Key Points
- Tennessee State Representative Phillip Johnson requested that the U.S. Department of Justice, Antitrust Division comment on a proposed amendment to repeal Tennessee’s antitrust exemption for private act metropolitan hospital authorities (“public hospitals”).
- In a letter dated May 18, 2011, the Antitrust Division urged the Tennessee legislature to adopt the proposed amendment, opining that applying the antitrust laws to the conduct of public hospitals in Tennessee would promote hospital competition and benefit Tennesseans.1
The DOJ’s Case for Repeal
Tenn. Code Ann. § 7-57-501 et seq. grants broad authority to public hospitals in Tennessee. Under this statute, public hospitals may exercise “all powers necessary or convenient to effect any or all the purposes for which [they are] organized,” and they may do so “regardless of the competitive consequences.” In 2005, the U.S. Court of Appeals for the Sixth Circuit held that this statute creates an antitrust exemption for public hospitals for a wide range of potentially anticompetitive actions, including exclusive contracts with health insurers.2
Representative Johnson’s letter discussed the impact of the statute on two acute care hospitals in Jackson, Tennessee – one a public hospital and the other privately owned. The letter reportedly stated that the public hospital had “used its organizational structure, size and market presence to demand exclusive insurance contracts with many of the major insurance plans . . . for the past fifteen years.”
The Antitrust Division began its analysis by stating that its experience has shown that such exclusive contracts can restrict competition between hospitals and harm consumers.

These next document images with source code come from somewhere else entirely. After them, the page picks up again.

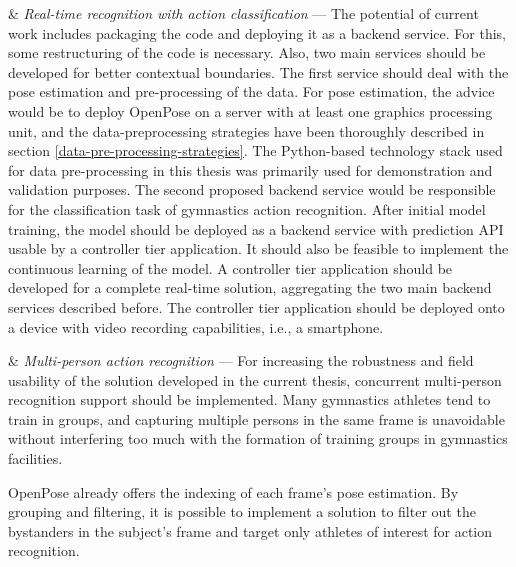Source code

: \begin{easylist}[enumerate]

& \textit{Real-time recognition with action classification} --- The potential of current work includes packaging the code and deploying it as a backend service. For this, some restructuring of the code is necessary. Also, two main services should be developed for better contextual boundaries. The first service should deal with the pose estimation and pre-processing of the data. For pose estimation, the advice would be to deploy OpenPose on a server with at least one graphics processing unit, and the data-preprocessing strategies have been thoroughly described in section \ref{data-pre-processing-strategies}. The Python-based technology stack used for data pre-processing in this thesis was primarily used for demonstration and validation purposes. The second proposed backend service would be responsible for the classification task of gymnastics action recognition. After initial model training, the model should be deployed as a backend service with prediction API usable by a controller tier application. It should also be feasible to implement the continuous learning of the model. A controller tier application should be developed for a complete real-time solution, aggregating the two main backend services described before. The controller tier application should be deployed onto a device with video recording capabilities, i.e., a smartphone.

& \textit{Multi-person action recognition} --- For increasing the robustness and field usability of the solution developed in the current thesis, concurrent multi-person recognition support should be implemented. Many gymnastics athletes tend to train in groups, and capturing multiple persons in the same frame is unavoidable without interfering too much with the formation of training groups in gymnastics facilities. 

OpenPose already offers the indexing of each frame's pose estimation. By grouping and filtering, it is possible to implement a solution to filter out the bystanders in the subject's frame and target only athletes of interest for action recognition.


\end{easylist}
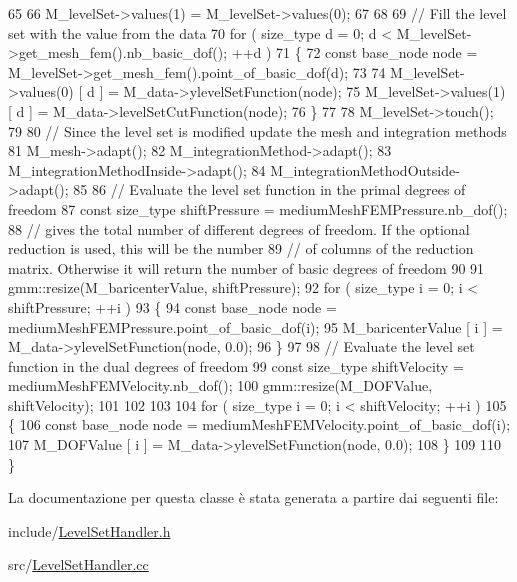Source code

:\begin{DoxyCode}
65 
66     M\_levelSet->values(1) = M\_levelSet->values(0);
67 
68 
69     \textcolor{comment}{// Fill the level set with the value from the data}
70     \textcolor{keywordflow}{for} ( size\_type d = 0; d < M\_levelSet->get\_mesh\_fem().nb\_basic\_dof(); ++d )
71     \{
72         \textcolor{keyword}{const} base\_node node = M\_levelSet->get\_mesh\_fem().point\_of\_basic\_dof(d);
73 
74         M\_levelSet->values(0) [ d ] = M\_data->ylevelSetFunction(node);
75         M\_levelSet->values(1) [ d ] = M\_data->levelSetCutFunction(node);
76     \}
77 
78     M\_levelSet->touch();
79 
80     \textcolor{comment}{// Since the level set is modified update the mesh and integration methods}
81     M\_mesh->adapt();
82     M\_integrationMethod->adapt();
83     M\_integrationMethodInside->adapt();
84     M\_integrationMethodOutside->adapt();
85 
86     \textcolor{comment}{// Evaluate the level set function in the primal degrees of freedom}
87     \textcolor{keyword}{const} size\_type shiftPressure = mediumMeshFEMPressure.nb\_dof();
88     \textcolor{comment}{// gives the total number of different degrees of freedom. If the optional reduction is used, this will
       be the number}
89     \textcolor{comment}{// of columns of the reduction matrix. Otherwise it will return the number of basic degrees of freedom}
90 
91     gmm::resize(M\_baricenterValue, shiftPressure);
92     \textcolor{keywordflow}{for} ( size\_type i = 0; i < shiftPressure; ++i )
93     \{
94         \textcolor{keyword}{const} base\_node node = mediumMeshFEMPressure.point\_of\_basic\_dof(i);
95         M\_baricenterValue [ i ] = M\_data->ylevelSetFunction(node, 0.0);
96     \}
97 
98     \textcolor{comment}{// Evaluate the level set function in the dual degrees of freedom}
99     \textcolor{keyword}{const} size\_type shiftVelocity = mediumMeshFEMVelocity.nb\_dof();
100     gmm::resize(M\_DOFValue, shiftVelocity);
101 
102 
103 
104     \textcolor{keywordflow}{for} ( size\_type i = 0; i < shiftVelocity; ++i )
105     \{
106     \textcolor{keyword}{const} base\_node node = mediumMeshFEMVelocity.point\_of\_basic\_dof(i);
107         M\_DOFValue [ i ] = M\_data->ylevelSetFunction(node, 0.0);
108     \}
109 
110 \}
\end{DoxyCode}


La documentazione per questa classe è stata generata a partire dai seguenti file\-:\begin{DoxyCompactItemize}
\item 
include/\hyperlink{LevelSetHandler_8h}{Level\-Set\-Handler.\-h}\item 
src/\hyperlink{LevelSetHandler_8cc}{Level\-Set\-Handler.\-cc}\end{DoxyCompactItemize}
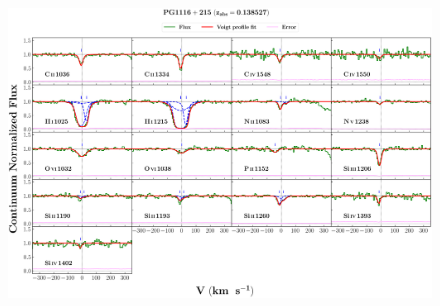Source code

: \documentclass[12pt]{report}
\begin{document}
\begin{landscape}

\begin{figure}
    \centering
    \vspace{-20mm}
    \hspace*{-35mm}
    \includegraphics[width=1.25\linewidth]{System-Plots/PG1116+215_z=0.138527_sys_plot.png}
\end{figure}

\end{landscape}
\end{document}
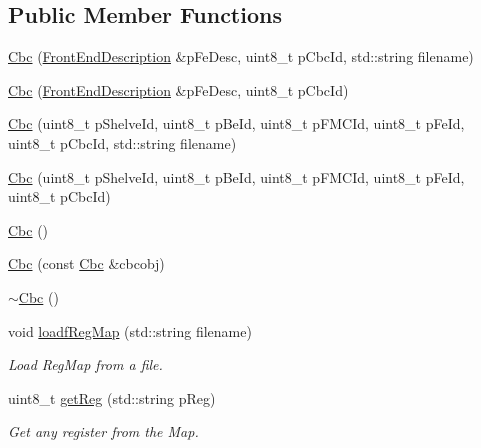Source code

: \subsection*{Public Member Functions}
\begin{DoxyCompactItemize}
\item 
\hyperlink{class_ph2___hw_description_1_1_cbc_a88c9c022e04628b60495b94df2ab0825}{Cbc} (\hyperlink{class_ph2___hw_description_1_1_front_end_description}{Front\-End\-Description} \&p\-Fe\-Desc, uint8\-\_\-t p\-Cbc\-Id, std\-::string filename)
\item 
\hyperlink{class_ph2___hw_description_1_1_cbc_ae5f520d7733b7b92bc19805e39d5da66}{Cbc} (\hyperlink{class_ph2___hw_description_1_1_front_end_description}{Front\-End\-Description} \&p\-Fe\-Desc, uint8\-\_\-t p\-Cbc\-Id)
\item 
\hyperlink{class_ph2___hw_description_1_1_cbc_ad2ec420b5bd8e361a151b585a62c0ebe}{Cbc} (uint8\-\_\-t p\-Shelve\-Id, uint8\-\_\-t p\-Be\-Id, uint8\-\_\-t p\-F\-M\-C\-Id, uint8\-\_\-t p\-Fe\-Id, uint8\-\_\-t p\-Cbc\-Id, std\-::string filename)
\item 
\hyperlink{class_ph2___hw_description_1_1_cbc_ac7e237f12e6950b45538e3706be11bb0}{Cbc} (uint8\-\_\-t p\-Shelve\-Id, uint8\-\_\-t p\-Be\-Id, uint8\-\_\-t p\-F\-M\-C\-Id, uint8\-\_\-t p\-Fe\-Id, uint8\-\_\-t p\-Cbc\-Id)
\item 
\hyperlink{class_ph2___hw_description_1_1_cbc_a5b7124456823871d611ada17ed0a51a1}{Cbc} ()
\item 
\hyperlink{class_ph2___hw_description_1_1_cbc_ab529cbb8cbbbc3b28a7ca2a472d4aa50}{Cbc} (const \hyperlink{class_ph2___hw_description_1_1_cbc}{Cbc} \&cbcobj)
\item 
\hyperlink{class_ph2___hw_description_1_1_cbc_a4e641d292073978e6e1b34fa91c13067}{$\sim$\-Cbc} ()
\item 
void \hyperlink{class_ph2___hw_description_1_1_cbc_afd6fdbe40eff3c160221a3a8acfb657d}{loadf\-Reg\-Map} (std\-::string filename)
\begin{DoxyCompactList}\small\item\em Load Reg\-Map from a file. \end{DoxyCompactList}\item 
uint8\-\_\-t \hyperlink{class_ph2___hw_description_1_1_cbc_a8e29ea3bf86977585b3824941d948f91}{get\-Reg} (std\-::string p\-Reg)
\begin{DoxyCompactList}\small\item\em Get any register from the Map. \end{DoxyCompactList}\item 

\end{DoxyCompactItemize}
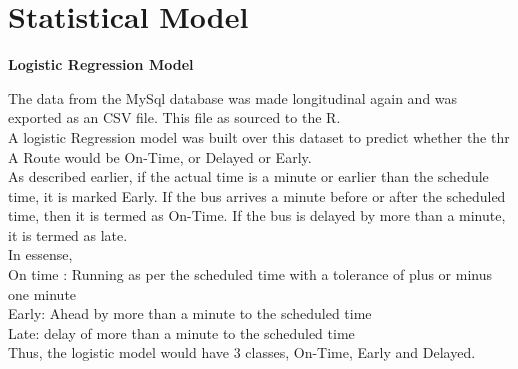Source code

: \documentclass[12pt]{article}\usepackage[]{graphicx}\usepackage[]{color}
\begin{document}
\section{Statistical Model}
\textbf{Logistic Regression Model}

The data from the MySql database was made longitudinal again and was exported as an CSV file. This file as sourced to the R.\\

A logistic Regression model was built over this dataset to predict whether the thr A Route would be On-Time, or Delayed or Early.\\

As described earlier, if the actual time is a minute or earlier than the schedule time, it is marked Early. If the bus arrives a minute before or after the scheduled time, then it is termed as On-Time. If the bus is delayed by more than a minute, it is termed as late.\\

In essense,\\
On time : Running as per the scheduled time with a tolerance of plus or minus one minute\\
Early: Ahead by more than a minute to the scheduled time\\
Late: delay of more than a minute to the scheduled time\\

Thus, the logistic model would have 3 classes, On-Time, Early and Delayed.\\
\end{document}
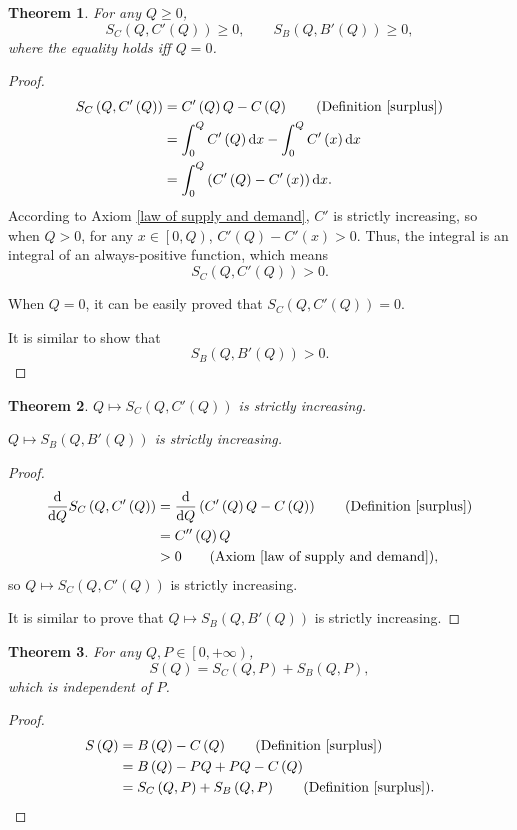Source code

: \documentclass{article}
\newtheorem{theorem}{Theorem}
\begin{document}
\begin{theorem}
For any $Q\ge0$,
$$S_C\left(Q,C'\left(Q\right)\right)\ge0,
\qquad S_B\left(Q,B'\left(Q\right)\right)\ge0,$$
where the equality holds iff $Q=0$.
\end{theorem}
\begin{proof}
\begin{align*}
S_C\left(Q,C'\left(Q\right)\right)&=C'\left(Q\right)Q-C\left(Q\right)\qquad\text{(Definition \ref{surplus})}\\
&=\int_0^QC'\left(Q\right)\mathrm dx-\int_0^QC'\left(x\right)\mathrm dx\\
&=\int_0^Q\left(C'\left(Q\right)-C'\left(x\right)\right)\mathrm dx.
\end{align*}
According to Axiom \ref{law of supply and demand}, $C'$ is strictly increasing,
so when $Q>0$, for any $x\in\left[0,Q\right)$, $C'\left(Q\right)-C'\left(x\right)>0$.
Thus, the integral is an integral of an always-positive function, which means
$$S_C\left(Q,C'\left(Q\right)\right)>0.$$

When $Q=0$, it can be easily proved that $S_C\left(Q,C'\left(Q\right)\right)=0$.

It is similar to show that $$S_B\left(Q,B'\left(Q\right)\right)>0.$$
\end{proof}

\begin{theorem}
$Q\mapsto S_C\left(Q,C'\left(Q\right)\right)$ is strictly increasing.

$Q\mapsto S_B\left(Q,B'\left(Q\right)\right)$ is strictly increasing.
\end{theorem}
\begin{proof}
\begin{align*}
\frac{\mathrm d}{\mathrm dQ}S_C\left(Q,C'\left(Q\right)\right)&=\frac{\mathrm d}{\mathrm dQ}\left(C'\left(Q\right)Q-C\left(Q\right)\right)\qquad\text{(Definition \ref{surplus})}\\
&=C''\left(Q\right)Q\\
&>0\qquad\text{(Axiom \ref{law of supply and demand})},
\end{align*}
so $Q\mapsto S_C\left(Q,C'\left(Q\right)\right)$ is strictly increasing.

It is similar to prove that $Q\mapsto S_B\left(Q,B'\left(Q\right)\right)$ is strictly increasing.
\end{proof}

\begin{theorem}
For any $Q,P\in\left[0,+\infty\right)$,
$$S\left(Q\right)=S_C\left(Q,P\right)+S_B\left(Q,P\right),$$
which is independent of $P$.
\end{theorem}
\begin{proof}
\begin{align*}
S\left(Q\right)&=B\left(Q\right)-C\left(Q\right)\qquad\text{(Definition \ref{surplus})}\\
&=B\left(Q\right)-PQ+PQ-C\left(Q\right)\\
&=S_C\left(Q,P\right)+S_B\left(Q,P\right)\qquad\text{(Definition \ref{surplus})}.
\end{align*}
\end{proof}
\end{document}

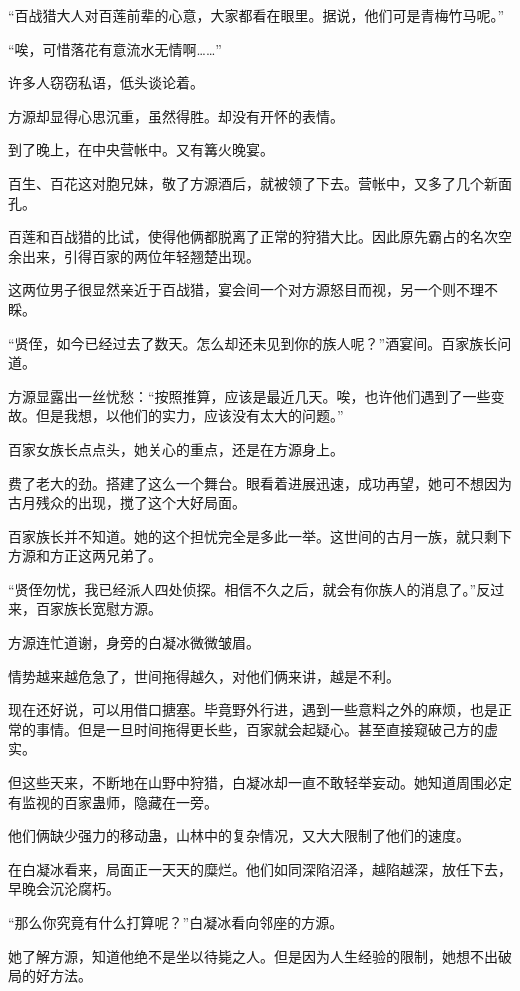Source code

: \begin{this_body}
“百战猎大人对百莲前辈的心意，大家都看在眼里。据说，他们可是青梅竹马呢。”

“唉，可惜落花有意流水无情啊……”

许多人窃窃私语，低头谈论着。

方源却显得心思沉重，虽然得胜。却没有开怀的表情。

到了晚上，在中央营帐中。又有篝火晚宴。

百生、百花这对胞兄妹，敬了方源酒后，就被领了下去。营帐中，又多了几个新面孔。

百莲和百战猎的比试，使得他俩都脱离了正常的狩猎大比。因此原先霸占的名次空余出来，引得百家的两位年轻翘楚出现。

这两位男子很显然亲近于百战猎，宴会间一个对方源怒目而视，另一个则不理不睬。

“贤侄，如今已经过去了数天。怎么却还未见到你的族人呢？”酒宴间。百家族长问道。

方源显露出一丝忧愁：“按照推算，应该是最近几天。唉，也许他们遇到了一些变故。但是我想，以他们的实力，应该没有太大的问题。”

百家女族长点点头，她关心的重点，还是在方源身上。

费了老大的劲。搭建了这么一个舞台。眼看着进展迅速，成功再望，她可不想因为古月残众的出现，搅了这个大好局面。

百家族长并不知道。她的这个担忧完全是多此一举。这世间的古月一族，就只剩下方源和方正这两兄弟了。

“贤侄勿忧，我已经派人四处侦探。相信不久之后，就会有你族人的消息了。”反过来，百家族长宽慰方源。

方源连忙道谢，身旁的白凝冰微微皱眉。

情势越来越危急了，世间拖得越久，对他们俩来讲，越是不利。

现在还好说，可以用借口搪塞。毕竟野外行进，遇到一些意料之外的麻烦，也是正常的事情。但是一旦时间拖得更长些，百家就会起疑心。甚至直接窥破己方的虚实。

但这些天来，不断地在山野中狩猎，白凝冰却一直不敢轻举妄动。她知道周围必定有监视的百家蛊师，隐藏在一旁。

他们俩缺少强力的移动蛊，山林中的复杂情况，又大大限制了他们的速度。

在白凝冰看来，局面正一天天的糜烂。他们如同深陷沼泽，越陷越深，放任下去，早晚会沉沦腐朽。

“那么你究竟有什么打算呢？”白凝冰看向邻座的方源。

她了解方源，知道他绝不是坐以待毙之人。但是因为人生经验的限制，她想不出破局的好方法。


\end{this_body}
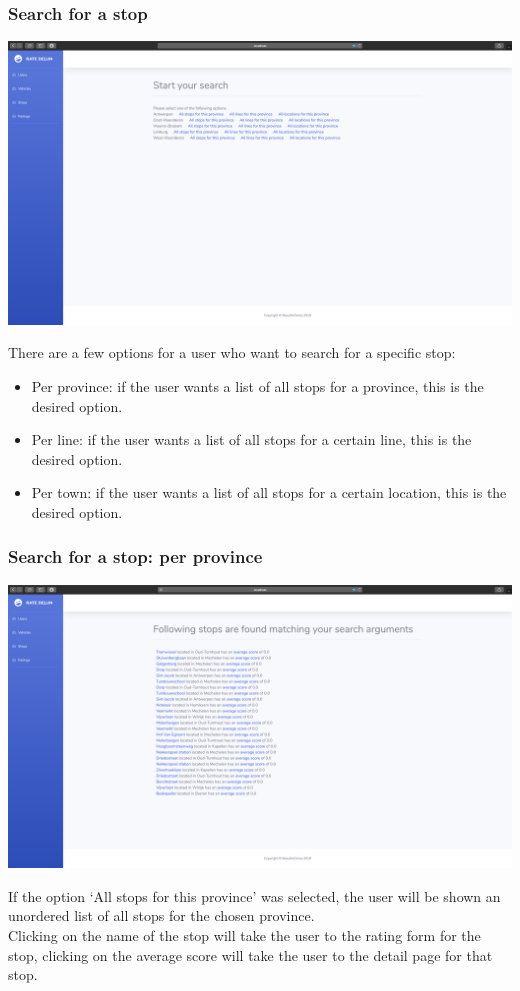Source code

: \documentclass[12pt]{article}
\begin{document}
\subsubsection{Search for a stop}
\begin{center}
	\includegraphics[width=\linewidth]{Images/Start_search.png}
\end{center}
There are a few options for a user who want to search for a specific stop:
\begin{itemize}
	\item Per province: if the user wants a list of all stops for a province, this is the desired option.
	\item Per line: if the user wants a list of all stops for a certain line, this is the desired option.
	\item Per town: if the user wants a list of all stops for a certain location, this is the desired option.
\end{itemize}

\subsubsection{Search for a stop: per province}
\begin{center}
	\includegraphics[width=\linewidth]{Images/Stops_province.png}
\end{center}
If the option `All stops for this province' was selected, the user will be shown an unordered list of all stops for the chosen province.\\
Clicking on the name of the stop will take the user to the rating form for the stop, clicking on the average score will take the user to the detail page for that stop.\\
\end{document}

The Antitrust Division further opined that anticompetitive conduct by dominant hospitals—including dominant public hospitals—can lead to higher prices and lower quality care to Tennessee’s healthcare consumers. The type of anticompetitive conduct that the Antitrust Division had in mind when making this statement included: exclusive contracting with commercial insurers, anticompetitive acquisitions, unlawful predatory pricing, certain types of economic credentialing and horizontal agreements with competitors. The Antitrust Division urged repeal of the antitrust exemption so that alleged anticompetitive conduct could be investigated, prosecuted and deterred, all of which protects competition.
What’s Next?
Whether the public hospital exemption will be repealed remains to be seen. While the proposed legislation reportedly has been heavily lobbied, the bill has been rolled to 2012 in the Tennessee House Commerce Committee and referred to the General Subcommittee of Senate Commerce, Labor and Agriculture.
1 A copy of the Antitrust Division’s comments can be found at: http://www.justice.gov/atr/public/comments/271584.htm
2 See Jackson, Tennessee Hosp. Co., LLC v. West Tennessee Healthcare, Inc., 414 F.3d 608, 612 (6th Cir. 2005).